We get a different result each time the query is run.

Of course, we can always switch back to a seed when we want repeatable results again.

Using Percentages

In the previous examples, I specified a fixed number of rows to return (5 rows). We can also use seeds when specifying a percentage.

Example:

SELECT * FROM sales USING SAMPLE 1% (bernoulli, 35);

Output:

+---------+------------+-------------+----------+--------------+-------------+--------+----------+------------+--------+
| sale_id | product_id | customer_id | store_id | product_name | category | price | quantity | sale_date | region |
+---------+------------+-------------+----------+--------------+-------------+--------+----------+------------+--------+
| 65 | 16 | 66 | 6 | Product-16 | Electronics | 35.40 | 4 | 2022-03-07 | South |
| 94 | 45 | 95 | 15 | Product-45 | Food | 734.46 | 6 | 2022-04-05 | East |
| 254 | 5 | 255 | 15 | Product-5 | Food | 63.19 | 7 | 2022-09-12 | East |
| 367 | 18 | 368 | 8 | Product-18 | Home | 65.99 | 8 | 2022-01-03 | West |
| 519 | 20 | 20 | 20 | Product-20 | Food | 871.93 | 7 | 2022-06-04 | West |
| 1023 | 24 | 24 | 4 | Product-24 | Books | 725.42 | 2 | 2022-10-21 | West |
| 1029 | 30 | 30 | 10 | Product-30 | Food | 365.08 | 2 | 2022-10-27 | South |
...

This query returned too many rows to paste them all here, but you get the picture.

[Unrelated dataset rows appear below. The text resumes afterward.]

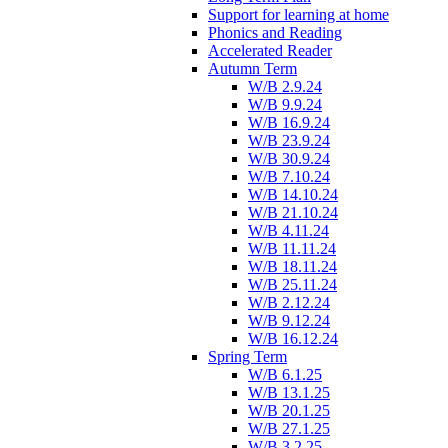
Support for learning at home
Phonics and Reading
Accelerated Reader
Autumn Term
W/B 2.9.24
W/B 9.9.24
W/B 16.9.24
W/B 23.9.24
W/B 30.9.24
W/B 7.10.24
W/B 14.10.24
W/B 21.10.24
W/B 4.11.24
W/B 11.11.24
W/B 18.11.24
W/B 25.11.24
W/B 2.12.24
W/B 9.12.24
W/B 16.12.24
Spring Term
W/B 6.1.25
W/B 13.1.25
W/B 20.1.25
W/B 27.1.25
W/B 3.2.25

If I run the query again, it produces the same result set:

+---------+------------+-------------+----------+--------------+-------------+--------+----------+------------+--------+
| sale_id | product_id | customer_id | store_id | product_name | category | price | quantity | sale_date | region |
+---------+------------+-------------+----------+--------------+-------------+--------+----------+------------+--------+
| 65 | 16 | 66 | 6 | Product-16 | Electronics | 35.40 | 4 | 2022-03-07 | South |
| 94 | 45 | 95 | 15 | Product-45 | Food | 734.46 | 6 | 2022-04-05 | East |
| 254 | 5 | 255 | 15 | Product-5 | Food | 63.19 | 7 | 2022-09-12 | East |
| 367 | 18 | 368 | 8 | Product-18 | Home | 65.99 | 8 | 2022-01-03 | West |
| 519 | 20 | 20 | 20 | Product-20 | Food | 871.93 | 7 | 2022-06-04 | West |
| 1023 | 24 | 24 | 4 | Product-24 | Books | 725.42 | 2 | 2022-10-21 | West |
| 1029 | 30 | 30 | 10 | Product-30 | Food | 365.08 | 2 | 2022-10-27 | South |
| 1195 | 46 | 196 | 16 | Product-46 | Electronics | 129.45 | 3 | 2022-04-11 | West |
| 1215 | 16 | 216 | 16 | Product-16 | Electronics | 581.68 | 2 | 2022-05-01 | West |
...

When to Use Reproducible Sampling

Reproducible sampling can be particularly useful for:

  • Debugging complex queries
  • Sharing results with colleagues
  • Ensuring consistent benchmarks
  • Creating stable test datasets

Multi-Threading

The DuckDB documentation warns the following about using seeds with multi-threading:

Specifying the seed only guarantees that the sample is the same if multi-threading is not enabled (i.e., SET threads = 1). In the case of multiple threads running over a sample, samples are not necessarily consistent even with a fixed seed.

So that’s something to bear in mind.